The demand for a uniform civil code essentially entails combining all of these personal laws into a single body of secular law that governs these matters and is applicable to all Indian citizens, regardless of their affiliation with a particular community.

 

In India, the Supreme Court first directed the Parliament to frame a uniform civil code in the year 1985 in the case of Mohammad Ahmed Khan v. Shah Bano Begum, popularly known as the Shah Bano case.

 

In that case, a indigent Muslim woman who had received triple talaq from her husband filed a maintenance claim against him under Section 125 of the Code of Criminal Procedure. The Supreme Court held that the Muslim woman have a right to get maintenance from her husband under Section 125.

 

The second instance in which the Supreme Court again directed the government of Article 44 in the case of Sarla Mudgal v.
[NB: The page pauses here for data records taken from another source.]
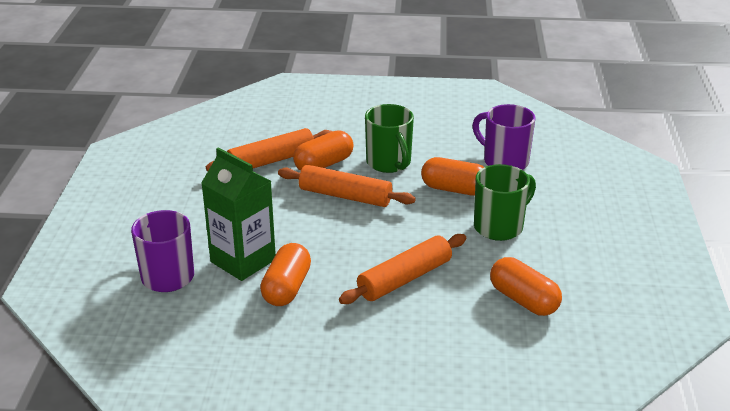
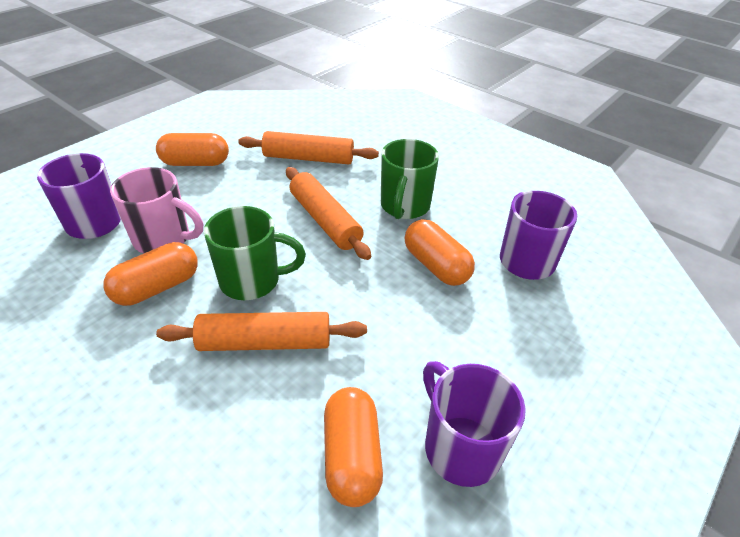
camera: 35 degrees right, 10 degrees up
(243, 261) = (164, 239): green carton -> pink mug
(324, 164) = (346, 181): orange capsule -> orange capsule (195, 163)
(500, 227) = (434, 336): green mug -> green mug (252, 281)
(571, 268) = (460, 447): none -> purple mug

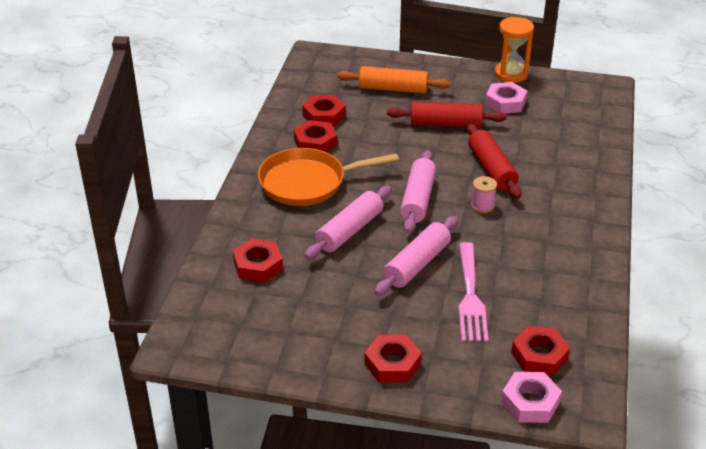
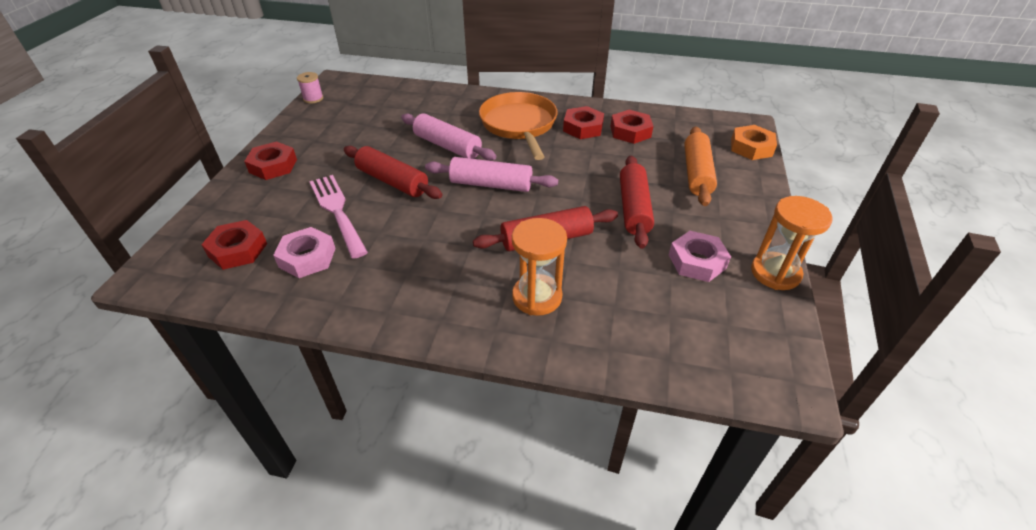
camera: 90 degrees right, 5 degrees up
(258, 265) = (411, 106): red nut -> none
(352, 58) = (751, 147): none -> orange nut
(417, 264) = (392, 181): pink rolling pin -> red rolling pin
(470, 296) = (337, 211): pink fork -> pink fork turned 60 degrees clockwise
(482, 205) = (477, 228): pink spool -> pink spool (313, 98)
(530, 402) = (185, 238): pink nut -> pink nut (307, 257)
(558, 175) = (537, 297): none -> orange hourglass

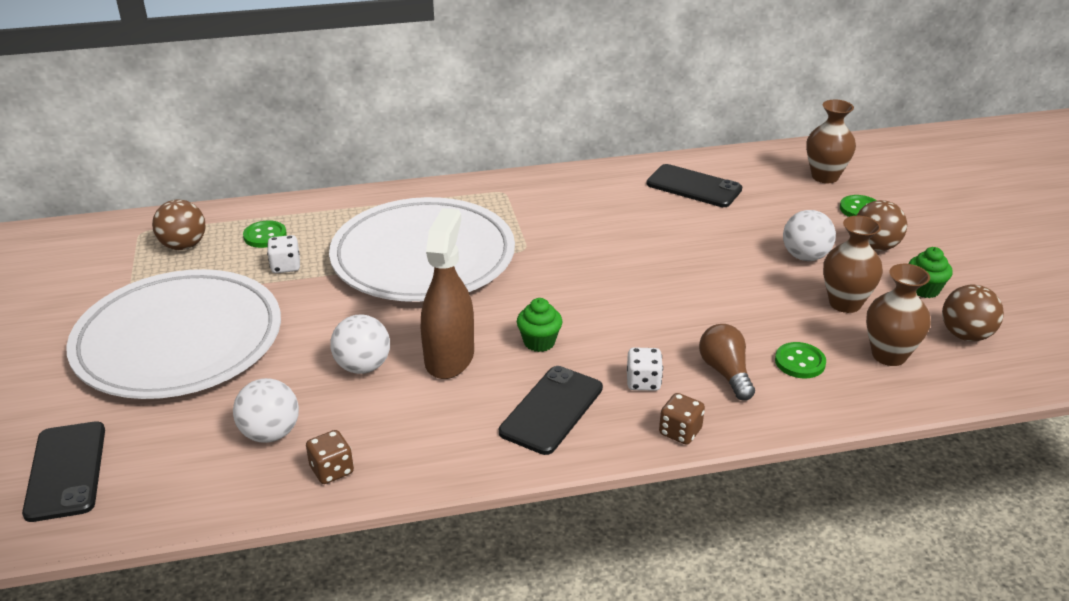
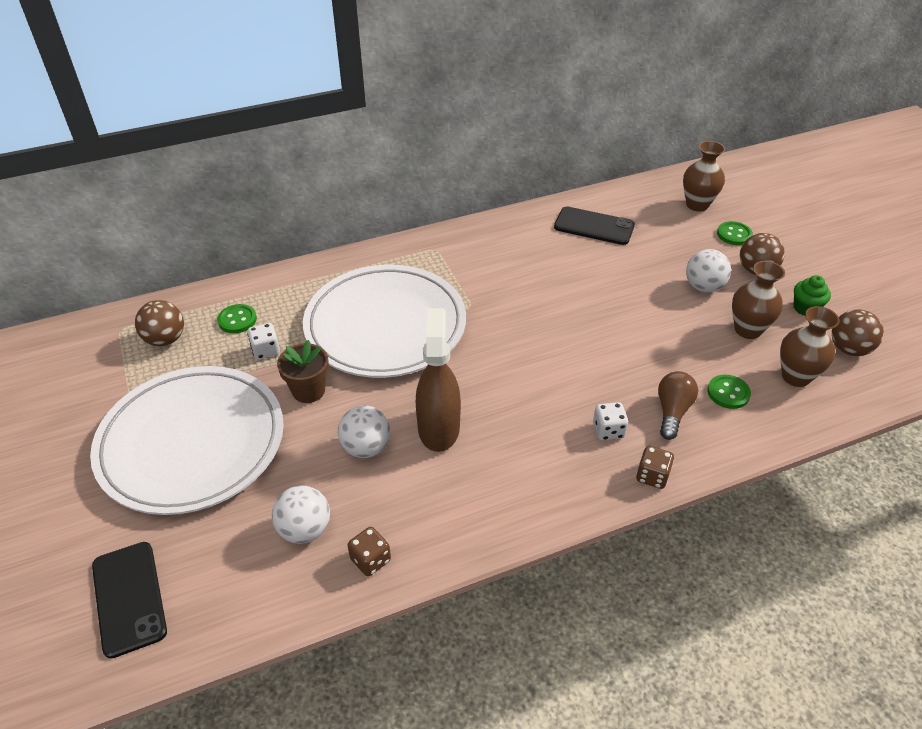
camera: 10 degrees left, 10 degrees up
(318, 308) = (308, 391): none -> brown flower pot
(539, 342) = (510, 401): green cupcake -> none
(552, 410) = (541, 469): black phone -> none
(725, 373) = (672, 411): brown light bulb -> brown light bulb turned 45 degrees clockwise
Union of India (1995).  In that case, the question was whether a Hindu husband, married under the Hindu law, by embracing Islam, can solemnize second marriage The Court held that a Hindu marriage solemnized under the Hindu law can only be dissolved on any of the grounds specified under the Hindu Marriage Act, 1955. Conversion to Islam and Marrying again would not, by itself, dissolve the Hindu marriage under the Act. And, thus, a second marriage solemnized after converting to Islam would be an offence under Section 494 of the Indian Penal Code, 1860.

 

5. CONCLUSION:

 

Article 44 contained in part IV of the Constitution says that the state “shall endeavour to secure for the citizens a uniform civil code throughout the territory of India”. While there is no draft or model document yet for the UCC, the framers of the Constitution envisioned that it would be a uniform set of laws that would replace the distinct personal laws of each religion with regard to matters like marriage, divorce, adoption, and inheritance. Part IV of the Constitution outlines the Directive Principles of State Policy, which, while not enforceable or justiciable in a court of law, are fundamental to the country’s governance.